» SUPPLIED MATERIAL
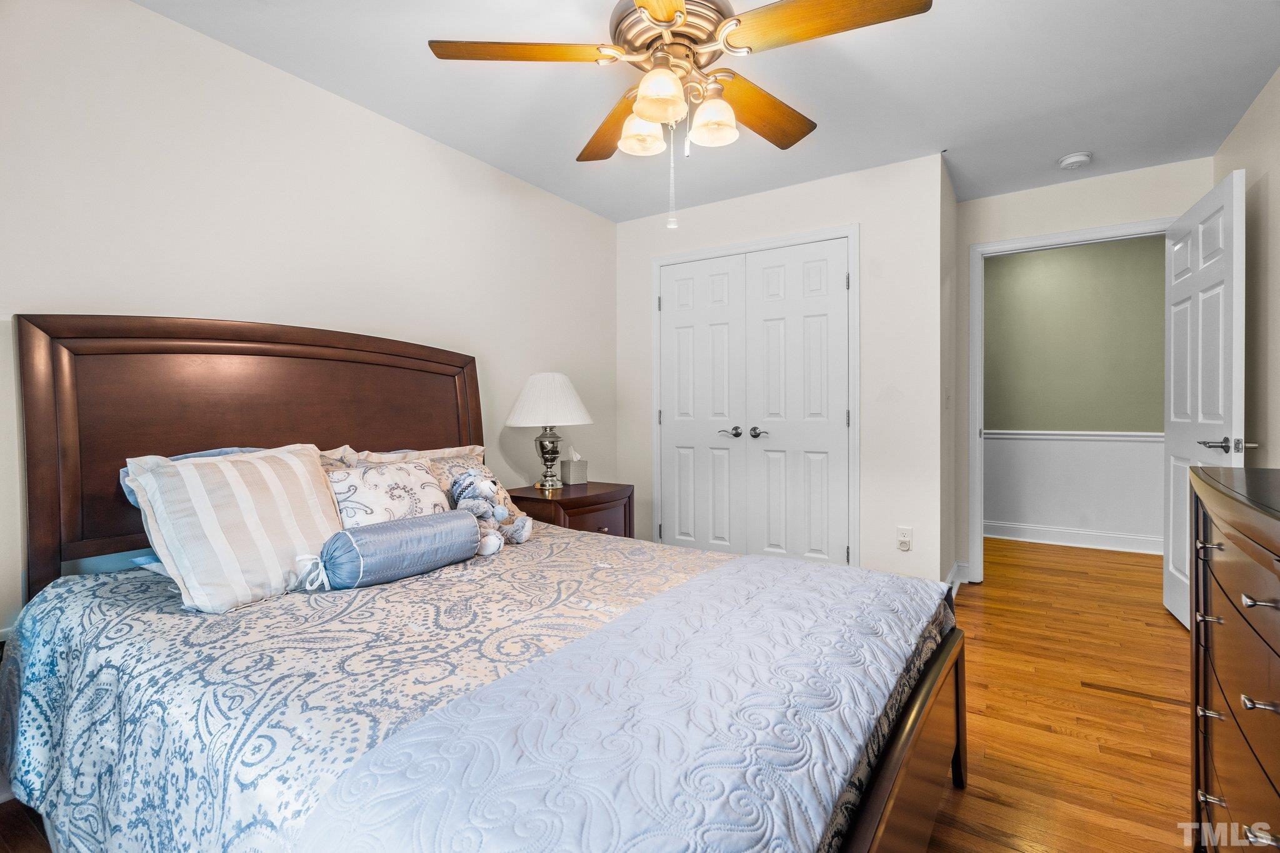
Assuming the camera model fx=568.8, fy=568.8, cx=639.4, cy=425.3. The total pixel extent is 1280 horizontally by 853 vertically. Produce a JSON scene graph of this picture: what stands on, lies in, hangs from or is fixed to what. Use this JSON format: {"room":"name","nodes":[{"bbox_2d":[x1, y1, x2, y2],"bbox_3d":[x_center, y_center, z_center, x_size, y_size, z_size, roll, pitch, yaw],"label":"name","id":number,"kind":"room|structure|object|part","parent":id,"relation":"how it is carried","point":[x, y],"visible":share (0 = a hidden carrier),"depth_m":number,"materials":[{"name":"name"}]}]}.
{"room":"bedroom","nodes":[
{"label":"bedroom","id":0,"kind":"room"},
{"bbox_2d":[0,0,622,649],"bbox_3d":[-1.230,-0.174,2.548,0.122,2.425,4.054,0,1,33],"label":"left wall","id":1,"kind":"structure","parent":0,"point":[146,15],"depth_m":2.14,"materials":[{"name":"white paint"}]},
{"bbox_2d":[1,534,1198,852],"bbox_3d":[0.987,1.070,2.365,4.200,0.097,6.461,0,1,33],"label":"floor","id":2,"kind":"structure","parent":0,"point":[1125,762],"depth_m":2.07,"materials":[{"name":"brown wood"}]},
{"bbox_2d":[2,314,967,852],"bbox_3d":[-0.427,0.351,1.645,2.222,1.388,1.639,0,1,33],"label":"bed","id":3,"kind":"object","parent":2,"relation":"on","point":[890,762],"visible":0.94,"depth_m":1.31,"materials":[{"name":"brown wood"}]},
{"bbox_2d":[117,446,274,513],"bbox_3d":[-1.282,0.216,1.921,0.332,0.283,0.655,0,1,33],"label":"blue pillow","id":4,"kind":"object","parent":3,"relation":"on","point":[129,493],"visible":0.07,"depth_m":1.80,"materials":[{"name":"blue fabric"}]},
{"bbox_3d":[-1.364,0.273,2.459,0.248,1.414,1.573,0,1,33],"label":"headboard","id":5,"kind":"part","parent":3,"relation":"part of","materials":[{"name":"brown wood"}]},
{"bbox_2d":[316,443,488,470],"bbox_3d":[-0.902,0.246,2.432,0.285,0.330,0.721,0,1,33],"label":"pillow","id":6,"kind":"object","parent":3,"relation":"on","point":[434,451],"visible":0.19,"depth_m":2.40,"materials":[{"name":"beige fabric"}]},
{"bbox_2d":[0,520,946,852],"bbox_3d":[-0.357,0.710,1.654,2.027,0.522,1.715,0,1,33],"label":"bedspread","id":7,"kind":"object","parent":3,"relation":"on","point":[41,767],"visible":0.5,"depth_m":1.17,"materials":[{"name":"fabric"}]},
{"bbox_2d":[123,444,343,613],"bbox_3d":[-1.108,0.273,1.642,0.288,0.398,0.526,0,1,33],"label":"striped pillow","id":8,"kind":"object","parent":7,"relation":"on","point":[306,476],"visible":0.96,"depth_m":1.52,"materials":[{"name":"fabric"}]},
{"bbox_2d":[327,459,453,528],"bbox_3d":[-0.874,0.295,2.010,0.223,0.332,0.483,0,1,33],"label":"floral pillow","id":9,"kind":"object","parent":7,"relation":"on","point":[372,484],"visible":0.62,"depth_m":1.93,"materials":[{"name":"white fabric"}]},
{"bbox_2d":[311,510,482,590],"bbox_3d":[-0.738,0.382,1.768,0.192,0.180,0.518,0,1,33],"label":"bolster pillow","id":10,"kind":"object","parent":7,"relation":"on","point":[399,525],"visible":0.99,"depth_m":1.67,"materials":[{"name":"blue fabric"}]},
{"bbox_2d":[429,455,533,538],"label":"floral pillow","id":11,"kind":"object","parent":7,"relation":"on","point":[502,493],"visible":0.27,"depth_m":2.29,"materials":[{"name":"fabric"}]},
{"bbox_2d":[450,469,531,553],"bbox_3d":[-0.564,0.302,2.082,0.298,0.284,0.235,0,1,33],"label":"teddy bear","id":12,"kind":"object","parent":7,"relation":"on","point":[479,488],"visible":0.85,"depth_m":2.05},
{"bbox_2d":[293,551,953,852],"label":"quilt","id":13,"kind":"object","parent":7,"relation":"on","point":[830,573],"visible":0.98,"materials":[{"name":"fabric"}]},
{"bbox_2d":[503,481,633,538],"bbox_3d":[-0.399,0.684,3.130,0.517,0.666,0.672,0,1,33],"label":"nightstand","id":14,"kind":"object","parent":2,"relation":"on","point":[567,508],"visible":0.35,"depth_m":2.95,"materials":[{"name":"brown wood"}]},
{"bbox_2d":[504,371,593,490],"bbox_3d":[-0.500,0.022,3.131,0.468,0.639,0.465,0,1,33],"label":"table lamp","id":15,"kind":"object","parent":14,"relation":"on","point":[524,394],"visible":0.99,"depth_m":3.01,"materials":[{"name":"white fabric"}]},
{"bbox_3d":[-0.501,-0.136,3.141,0.518,0.286,0.504,0,1,33],"label":"lampshade","id":16,"kind":"part","parent":15,"relation":"part of","materials":[{"name":"white fabric"}]},
{"bbox_3d":[-0.502,0.160,3.149,0.182,0.351,0.193,0,1,14],"label":"lamp base","id":17,"kind":"part","parent":15,"relation":"part of","materials":[{"name":"silver metal"}]},
{"bbox_2d":[558,448,588,485],"bbox_3d":[-0.398,0.233,3.313,0.122,0.203,0.148,-1,1,-35],"label":"tissue box","id":18,"kind":"object","parent":14,"relation":"on","point":[579,479],"visible":0.99,"depth_m":3.27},
{"bbox_2d":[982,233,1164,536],"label":"hallway wall","id":19,"kind":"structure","parent":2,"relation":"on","point":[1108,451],"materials":[{"name":"green paint"}]},
{"bbox_2d":[986,429,1164,441],"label":"chair rail","id":20,"kind":"object","parent":19,"relation":"attached to","point":[1123,434],"visible":0.35,"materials":[{"name":"white paint"}]},
{"bbox_2d":[1188,463,1279,852],"bbox_3d":[1.250,0.589,0.897,0.499,0.930,1.212,0,1,33],"label":"dresser","id":21,"kind":"object","parent":2,"relation":"on","point":[1213,657],"visible":1,"depth_m":1.09,"materials":[{"name":"brown wood"}]},
{"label":"drawer pull","id":22,"kind":"part","parent":21,"relation":"part of","materials":[{"name":"metal"}]},
{"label":"drawer pull","id":23,"kind":"part","parent":21,"relation":"part of","materials":[{"name":"metal"}]},
{"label":"drawer pull","id":24,"kind":"part","parent":21,"relation":"part of","materials":[{"name":"metal"}]},
{"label":"drawer pull","id":25,"kind":"part","parent":21,"relation":"part of","materials":[{"name":"metal"}]},
{"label":"knob","id":26,"kind":"part","parent":21,"relation":"part of","materials":[{"name":"metal"}]},
{"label":"drawer pull","id":27,"kind":"part","parent":21,"relation":"part of","materials":[{"name":"silver metal"}]},
{"bbox_2d":[139,0,1279,221],"bbox_3d":[0.498,-1.442,1.948,3.690,0.102,5.062,0,1,33],"label":"ceiling","id":28,"kind":"structure","parent":0,"point":[1003,33],"depth_m":2.32,"materials":[{"name":"white paint"}]},
{"bbox_2d":[425,0,931,230],"bbox_3d":[0.114,-0.981,1.704,1.254,0.813,1.239,1,1,45],"label":"ceiling fan","id":29,"kind":"object","parent":28,"relation":"hanging from","point":[667,20],"visible":0.99,"depth_m":1.62,"materials":[{"name":"metal"}]},
{"bbox_3d":[-0.327,-1.069,1.644,0.572,0.040,0.285,0,1,-2],"label":"blade","id":30,"kind":"part","parent":29,"relation":"part of","materials":[{"name":"brown wood"}]},
{"bbox_3d":[-0.086,-1.033,2.005,0.264,0.051,0.584,0,1,-20],"label":"blade","id":31,"kind":"part","parent":29,"relation":"part of","materials":[{"name":"brown wood"}]},
{"bbox_3d":[0.005,-0.905,1.762,0.130,0.122,0.134,0,1,34],"label":"shade","id":32,"kind":"part","parent":29,"relation":"part of","materials":[{"name":"white glass"}]},
{"bbox_3d":[0.056,-0.926,1.610,0.128,0.127,0.132,0,1,34],"label":"shade","id":33,"kind":"part","parent":29,"relation":"part of","materials":[{"name":"glass"}]},
{"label":"motor housing","id":34,"kind":"part","parent":29,"relation":"part of","materials":[{"name":"metal"}]},
{"bbox_3d":[0.217,-0.908,1.721,0.128,0.119,0.131,0,1,34],"label":"shade","id":35,"kind":"part","parent":29,"relation":"part of","materials":[{"name":"white glass"}]},
{"bbox_3d":[0.397,-1.050,1.950,0.311,0.052,0.533,1,1,45],"label":"blade","id":36,"kind":"part","parent":29,"relation":"part of","materials":[{"name":"brown wood"}]},
{"bbox_3d":[0.478,-1.049,1.510,0.530,0.041,0.313,0,1,34],"label":"blade","id":37,"kind":"part","parent":29,"relation":"part of","materials":[{"name":"brown wood"}]},
{"bbox_2d":[1057,151,1092,170],"bbox_3d":[2.301,-1.397,3.011,0.139,0.042,0.137,0,1,33],"label":"smoke detector","id":38,"kind":"object","parent":28,"relation":"attached to","point":[1073,160],"visible":0.99,"depth_m":2.98,"materials":[{"name":"white plastic"}]},
{"bbox_2d":[618,150,951,592],"bbox_3d":[0.755,-0.219,3.616,2.019,2.435,0.123,0,1,33],"label":"closet wall","id":39,"kind":"structure","parent":0,"point":[810,190],"depth_m":3.18,"materials":[{"name":"beige paint"}]},
{"bbox_2d":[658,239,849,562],"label":"closet double door","id":40,"kind":"structure","parent":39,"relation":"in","point":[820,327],"depth_m":3.35,"materials":[{"name":"white paint"}]},
{"bbox_3d":[0.697,0.044,3.388,0.092,0.060,0.077,0,1,33],"label":"lever handle","id":41,"kind":"part","parent":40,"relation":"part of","materials":[{"name":"silver metal"}]},
{"bbox_2d":[651,224,859,565],"bbox_3d":[0.689,-0.049,3.583,1.345,2.133,0.135,0,1,33],"label":"closet door frame","id":42,"kind":"structure","parent":39,"relation":"attached to","point":[855,230],"depth_m":3.30,"materials":[{"name":"white paint"}]},
{"bbox_2d":[896,526,912,551],"bbox_3d":[1.433,0.613,3.080,0.071,0.117,0.013,0,1,33],"label":"wall outlet","id":43,"kind":"object","parent":39,"relation":"attached to","point":[902,540],"visible":0.99,"depth_m":3.08,"materials":[{"name":"white plastic"}]},
{"bbox_2d":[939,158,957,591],"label":"side wall","id":44,"kind":"structure","parent":0,"point":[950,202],"depth_m":3.28,"materials":[{"name":"paint"}]},
{"bbox_2d":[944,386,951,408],"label":"light switch","id":45,"kind":"object","parent":44,"relation":"attached to","point":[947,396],"visible":0.98,"depth_m":3.24,"materials":[{"name":"white plastic"}]},
{"bbox_2d":[945,560,969,596],"bbox_3d":[1.799,0.935,3.256,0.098,0.125,0.845,0,1,33],"label":"baseboard","id":46,"kind":"structure","parent":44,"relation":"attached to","point":[955,568],"depth_m":3.50,"materials":[{"name":"white paint"}]},
{"bbox_2d":[984,520,1164,554],"bbox_3d":[3.430,0.900,4.617,3.982,0.130,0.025,0,1,33],"label":"hallway baseboard","id":47,"kind":"structure","parent":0,"point":[1090,535],"depth_m":4.57,"materials":[{"name":"white paint"}]},
{"bbox_2d":[955,156,1213,591],"bbox_3d":[2.565,-0.215,3.373,1.267,2.435,0.122,0,1,33],"label":"door wall","id":48,"kind":"structure","parent":0,"point":[1040,227],"depth_m":3.39,"materials":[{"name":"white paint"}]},
{"bbox_2d":[968,216,1178,583],"bbox_3d":[2.557,-0.061,3.367,1.019,2.131,0.155,0,1,33],"label":"door frame","id":49,"kind":"structure","parent":48,"relation":"attached to","point":[1025,240],"depth_m":3.54,"materials":[{"name":"white paint"}]},
{"bbox_2d":[1162,169,1244,628],"bbox_3d":[2.692,-0.039,2.743,0.154,2.062,0.838,0,1,28],"label":"open door","id":50,"kind":"structure","parent":49,"relation":"attached to","point":[1170,560],"depth_m":2.66,"materials":[{"name":"white paint"}]},
{"bbox_3d":[2.456,0.084,2.431,0.131,0.065,0.145,0,1,28],"label":"lever handle","id":51,"kind":"part","parent":50,"relation":"part of","materials":[{"name":"silver metal"}]},
{"bbox_2d":[1215,65,1279,465],"bbox_3d":[1.784,-0.186,1.004,0.123,2.432,4.931,0,1,33],"label":"right wall","id":52,"kind":"structure","parent":0,"point":[1275,187],"depth_m":2.44,"materials":[{"name":"beige paint"}]}
]}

» DIRECTIONS
Scan the material above for the string "from", returning each line that contains it.

» WORKED SOLUTION
Assuming the camera model fx=568.8, fy=568.8, cx=639.4, cy=425.3. The total pixel extent is 1280 horizontally by 853 vertically. Produce a JSON scene graph of this picture: what stands on, lies in, hangs from or is fixed to what. Use this JSON format: {"room":"name","nodes":[{"bbox_2d":[x1, y1, x2, y2],"bbox_3d":[x_center, y_center, z_center, x_size, y_size, z_size, roll, pitch, yaw],"label":"name","id":number,"kind":"room|structure|object|part","parent":id,"relation":"how it is carried","point":[x, y],"visible":share (0 = a hidden carrier),"depth_m":number,"materials":[{"name":"name"}]}]}.
{"bbox_2d":[425,0,931,230],"bbox_3d":[0.114,-0.981,1.704,1.254,0.813,1.239,1,1,45],"label":"ceiling fan","id":29,"kind":"object","parent":28,"relation":"hanging from","point":[667,20],"visible":0.99,"depth_m":1.62,"materials":[{"name":"metal"}]},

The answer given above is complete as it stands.